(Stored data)
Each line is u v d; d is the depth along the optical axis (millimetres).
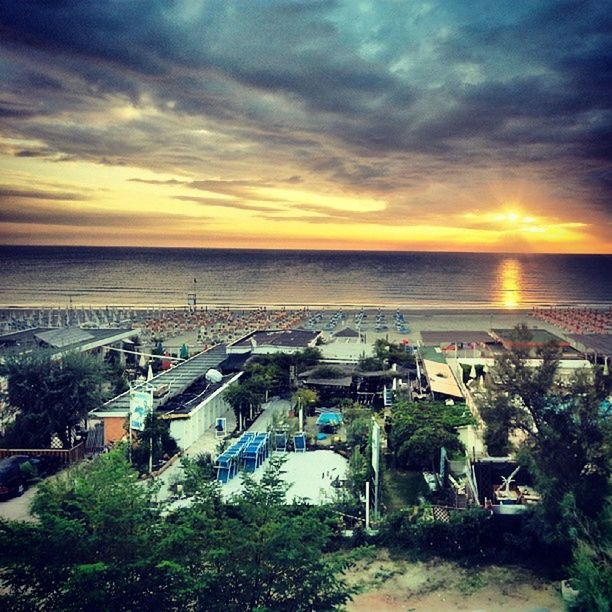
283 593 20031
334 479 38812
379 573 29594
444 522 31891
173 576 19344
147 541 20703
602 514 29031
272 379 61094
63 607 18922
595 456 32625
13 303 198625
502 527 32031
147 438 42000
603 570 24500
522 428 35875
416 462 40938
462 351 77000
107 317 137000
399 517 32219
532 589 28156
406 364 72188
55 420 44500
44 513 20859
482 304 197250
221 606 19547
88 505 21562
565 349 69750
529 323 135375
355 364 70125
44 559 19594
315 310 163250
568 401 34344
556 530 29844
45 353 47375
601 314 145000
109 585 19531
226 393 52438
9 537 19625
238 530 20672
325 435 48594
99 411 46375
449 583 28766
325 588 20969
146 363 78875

...

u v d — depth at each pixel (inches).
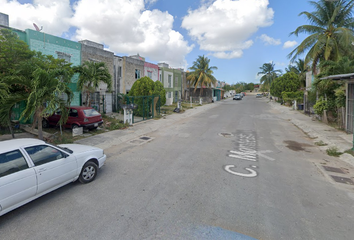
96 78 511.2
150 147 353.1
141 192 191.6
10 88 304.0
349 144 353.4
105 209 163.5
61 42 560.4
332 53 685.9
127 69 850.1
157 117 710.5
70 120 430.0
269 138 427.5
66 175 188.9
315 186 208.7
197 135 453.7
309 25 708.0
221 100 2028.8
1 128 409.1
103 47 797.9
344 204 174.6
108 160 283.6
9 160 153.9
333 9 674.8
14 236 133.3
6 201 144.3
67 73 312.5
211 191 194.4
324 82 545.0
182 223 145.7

* **Work to be completed**: Write out each line of the data that holds the string "depth".

* **Answer for the task**:
Each line is u v d; d is the depth along the optical axis (millimetres).
u v d — depth at each pixel (inches).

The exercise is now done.